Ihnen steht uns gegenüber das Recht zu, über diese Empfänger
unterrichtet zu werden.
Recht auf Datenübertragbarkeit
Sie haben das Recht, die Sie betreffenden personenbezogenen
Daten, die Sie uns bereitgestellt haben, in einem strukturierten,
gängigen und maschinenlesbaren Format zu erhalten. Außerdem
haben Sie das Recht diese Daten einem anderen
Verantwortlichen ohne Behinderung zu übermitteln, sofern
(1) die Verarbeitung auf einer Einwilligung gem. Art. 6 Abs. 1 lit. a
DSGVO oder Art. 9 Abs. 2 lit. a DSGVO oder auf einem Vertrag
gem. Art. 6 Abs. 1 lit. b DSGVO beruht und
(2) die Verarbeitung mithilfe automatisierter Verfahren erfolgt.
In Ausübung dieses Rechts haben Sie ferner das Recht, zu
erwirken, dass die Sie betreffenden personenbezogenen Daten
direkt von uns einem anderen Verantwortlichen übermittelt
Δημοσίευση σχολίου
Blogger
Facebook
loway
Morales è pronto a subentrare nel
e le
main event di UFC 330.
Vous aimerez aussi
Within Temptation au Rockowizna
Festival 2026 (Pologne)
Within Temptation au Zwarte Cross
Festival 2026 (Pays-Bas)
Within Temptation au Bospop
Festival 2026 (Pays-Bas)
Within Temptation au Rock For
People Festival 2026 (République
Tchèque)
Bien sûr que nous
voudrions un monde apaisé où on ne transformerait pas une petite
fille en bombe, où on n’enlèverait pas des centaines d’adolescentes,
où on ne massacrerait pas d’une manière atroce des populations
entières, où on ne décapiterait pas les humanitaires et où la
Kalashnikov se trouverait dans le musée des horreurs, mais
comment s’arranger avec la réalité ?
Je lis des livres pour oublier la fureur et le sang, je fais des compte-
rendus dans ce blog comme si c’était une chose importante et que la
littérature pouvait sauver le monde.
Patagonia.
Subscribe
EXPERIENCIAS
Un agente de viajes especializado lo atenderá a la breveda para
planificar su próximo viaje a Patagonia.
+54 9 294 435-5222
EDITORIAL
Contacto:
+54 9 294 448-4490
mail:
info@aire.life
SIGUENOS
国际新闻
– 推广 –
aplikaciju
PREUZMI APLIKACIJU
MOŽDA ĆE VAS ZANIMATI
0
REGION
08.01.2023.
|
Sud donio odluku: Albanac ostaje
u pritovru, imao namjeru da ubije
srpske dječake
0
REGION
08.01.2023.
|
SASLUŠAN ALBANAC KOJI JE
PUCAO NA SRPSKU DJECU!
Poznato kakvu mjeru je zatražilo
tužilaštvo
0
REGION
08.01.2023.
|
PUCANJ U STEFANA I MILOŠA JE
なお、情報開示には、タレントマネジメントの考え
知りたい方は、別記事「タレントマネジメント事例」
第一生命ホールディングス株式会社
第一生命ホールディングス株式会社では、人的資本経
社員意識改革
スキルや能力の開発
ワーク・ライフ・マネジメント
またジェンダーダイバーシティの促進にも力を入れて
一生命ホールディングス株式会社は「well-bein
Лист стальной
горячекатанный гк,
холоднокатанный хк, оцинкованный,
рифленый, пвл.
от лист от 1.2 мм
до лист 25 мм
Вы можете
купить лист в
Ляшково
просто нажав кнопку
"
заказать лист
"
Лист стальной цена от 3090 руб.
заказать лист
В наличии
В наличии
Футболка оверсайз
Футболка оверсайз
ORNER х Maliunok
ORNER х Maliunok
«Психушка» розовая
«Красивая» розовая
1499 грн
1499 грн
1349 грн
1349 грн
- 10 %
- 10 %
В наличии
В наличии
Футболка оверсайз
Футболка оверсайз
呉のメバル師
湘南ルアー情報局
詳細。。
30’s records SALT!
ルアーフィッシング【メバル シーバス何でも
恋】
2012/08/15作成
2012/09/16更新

---*---

Task description: Copy every line of the data above without changing anything.

Exercise result:
Ihnen steht uns gegenüber das Recht zu, über diese Empfänger
unterrichtet zu werden.
Recht auf Datenübertragbarkeit
Sie haben das Recht, die Sie betreffenden personenbezogenen
Daten, die Sie uns bereitgestellt haben, in einem strukturierten,
gängigen und maschinenlesbaren Format zu erhalten. Außerdem
haben Sie das Recht diese Daten einem anderen
Verantwortlichen ohne Behinderung zu übermitteln, sofern
(1) die Verarbeitung auf einer Einwilligung gem. Art. 6 Abs. 1 lit. a
DSGVO oder Art. 9 Abs. 2 lit. a DSGVO oder auf einem Vertrag
gem. Art. 6 Abs. 1 lit. b DSGVO beruht und
(2) die Verarbeitung mithilfe automatisierter Verfahren erfolgt.
In Ausübung dieses Rechts haben Sie ferner das Recht, zu
erwirken, dass die Sie betreffenden personenbezogenen Daten
direkt von uns einem anderen Verantwortlichen übermittelt
Δημοσίευση σχολίου
Blogger
Facebook
loway
Morales è pronto a subentrare nel
e le
main event di UFC 330.
Vous aimerez aussi
Within Temptation au Rockowizna
Festival 2026 (Pologne)
Within Temptation au Zwarte Cross
Festival 2026 (Pays-Bas)
Within Temptation au Bospop
Festival 2026 (Pays-Bas)
Within Temptation au Rock For
People Festival 2026 (République
Tchèque)
Bien sûr que nous
voudrions un monde apaisé où on ne transformerait pas une petite
fille en bombe, où on n’enlèverait pas des centaines d’adolescentes,
où on ne massacrerait pas d’une manière atroce des populations
entières, où on ne décapiterait pas les humanitaires et où la
Kalashnikov se trouverait dans le musée des horreurs, mais
comment s’arranger avec la réalité ?
Je lis des livres pour oublier la fureur et le sang, je fais des compte-
rendus dans ce blog comme si c’était une chose importante et que la
littérature pouvait sauver le monde.
Patagonia.
Subscribe
EXPERIENCIAS
Un agente de viajes especializado lo atenderá a la breveda para
planificar su próximo viaje a Patagonia.
+54 9 294 435-5222
EDITORIAL
Contacto:
+54 9 294 448-4490
mail:
info@aire.life
SIGUENOS
国际新闻
– 推广 –
aplikaciju
PREUZMI APLIKACIJU
MOŽDA ĆE VAS ZANIMATI
0
REGION
08.01.2023.
|
Sud donio odluku: Albanac ostaje
u pritovru, imao namjeru da ubije
srpske dječake
0
REGION
08.01.2023.
|
SASLUŠAN ALBANAC KOJI JE
PUCAO NA SRPSKU DJECU!
Poznato kakvu mjeru je zatražilo
tužilaštvo
0
REGION
08.01.2023.
|
PUCANJ U STEFANA I MILOŠA JE
なお、情報開示には、タレントマネジメントの考え
知りたい方は、別記事「タレントマネジメント事例」
第一生命ホールディングス株式会社
第一生命ホールディングス株式会社では、人的資本経
社員意識改革
スキルや能力の開発
ワーク・ライフ・マネジメント
またジェンダーダイバーシティの促進にも力を入れて
一生命ホールディングス株式会社は「well-bein
Лист стальной
горячекатанный гк,
холоднокатанный хк, оцинкованный,
рифленый, пвл.
от лист от 1.2 мм
до лист 25 мм
Вы можете
купить лист в
Ляшково
просто нажав кнопку
"
заказать лист
"
Лист стальной цена от 3090 руб.
заказать лист
В наличии
В наличии
Футболка оверсайз
Футболка оверсайз
ORNER х Maliunok
ORNER х Maliunok
«Психушка» розовая
«Красивая» розовая
1499 грн
1499 грн
1349 грн
1349 грн
- 10 %
- 10 %
В наличии
В наличии
Футболка оверсайз
Футболка оверсайз
呉のメバル師
湘南ルアー情報局
詳細。。
30’s records SALT!
ルアーフィッシング【メバル シーバス何でも
恋】
2012/08/15作成
2012/09/16更新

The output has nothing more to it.